Re: [PATCH Part2 RFC v4 06/40] x86/sev: Add helper functions for RMPUPDATE and PSMASH instruction
From: Dave Hansen
Date: Thu Jul 15 2021 - 15:38:32 EST
On 7/15/21 11:56 AM, Sean Christopherson wrote:
>>>> + /* Retry if another processor is modifying the RMP entry. */
>>>> + do {
>>>> + /* Binutils version 2.36 supports the PSMASH mnemonic. */
>>>> + asm volatile(".byte 0xF3, 0x0F, 0x01, 0xFF"
>>>> + : "=a"(ret)
>>>> + : "a"(spa)
>>>> + : "memory", "cc");
>>>> + } while (ret == FAIL_INUSE);
>>> Should there be some retry limit here for safety? Or do we know that
>>> we'll never be stuck in this loop? Ditto for the loop in rmpupdate.
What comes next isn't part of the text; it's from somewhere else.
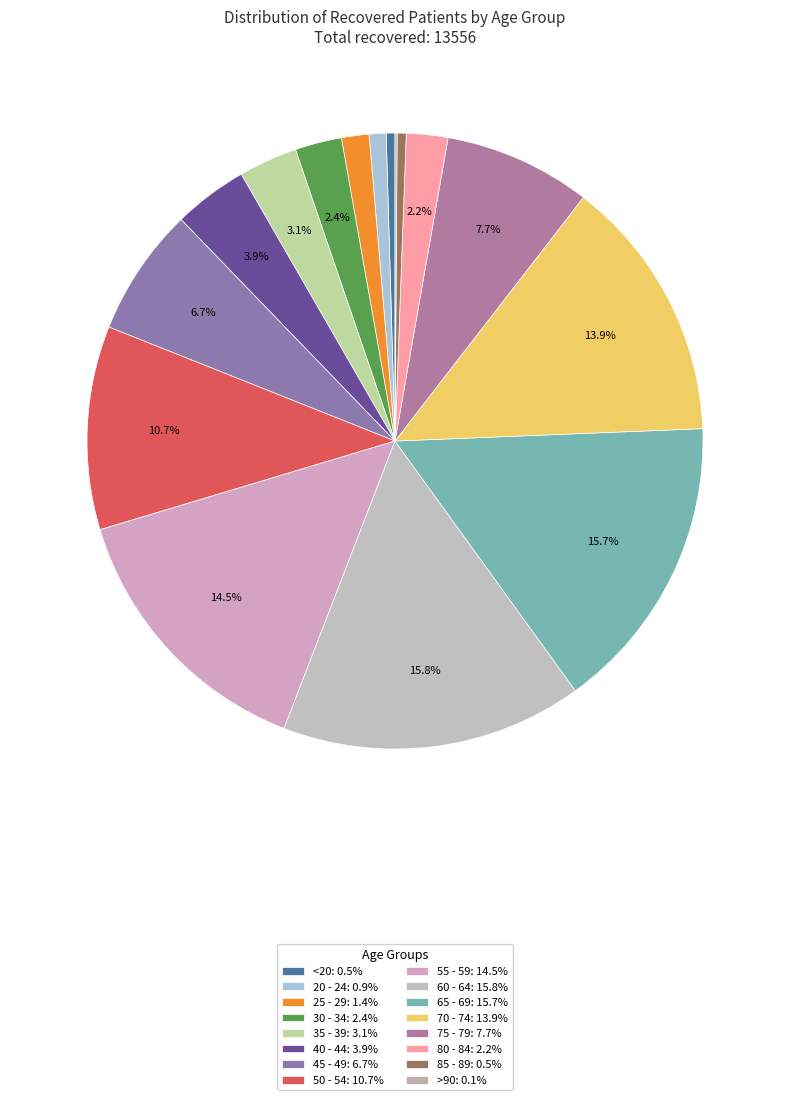

To the nearest percent, what percentage of the pie is 40 - 44?

4%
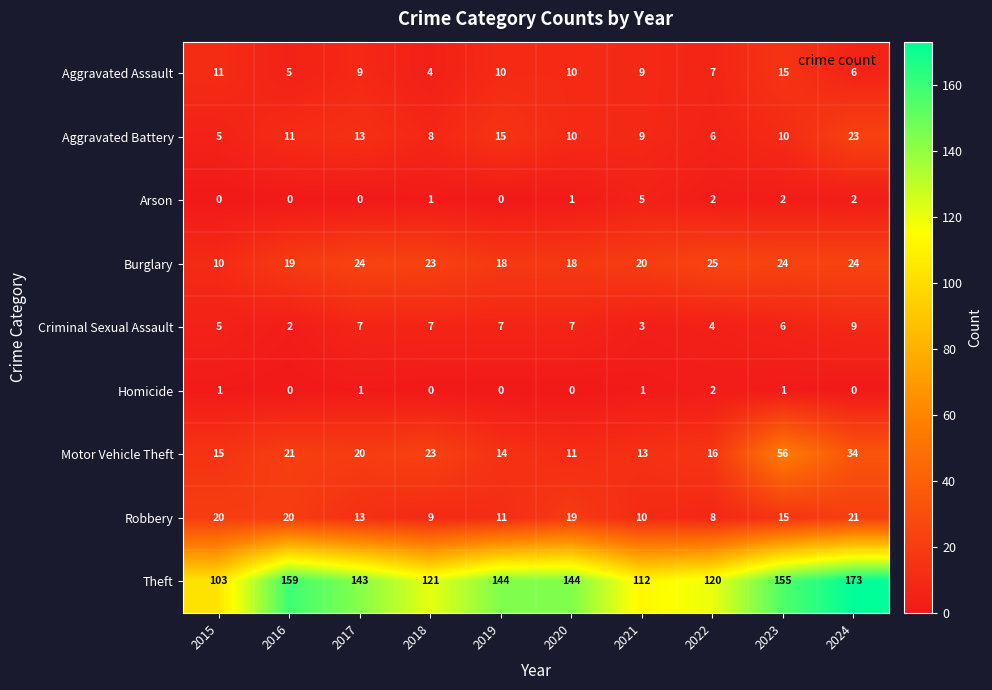

At how many categories does at least one series exceed 50?

10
>> It's probably fine to just leave this. While you could *theoretically*
>> lose this race forever, it's unlikely to happen in practice. If it
>> does, you'll get an easy-to-understand softlockup backtrace which should
>> point here pretty quickly.
> But should failure here even be tolerated? The TDX cases spin on flows that are
> _not_ due to (direct) contenion, e.g. a pending interrupt while flushing the
> cache or lack of randomness when generating a key. In this case, there are two
> CPUs racing to modify the RMP entry, which implies that the final state of the
> RMP entry is not deterministic.
I was envisioning that two different CPUs could try to smash two
*different* 4k physical pages, but collide since they share
a 2M page.
But, in patch 33, this is called via:
> + write_lock(&kvm->mmu_lock);
> +
> + switch (op) {
> + case SNP_PAGE_STATE_SHARED:
> + rc = snp_make_page_shared(vcpu, gpa, pfn, level);
...
Which should make collisions impossible. Did I miss another call-site?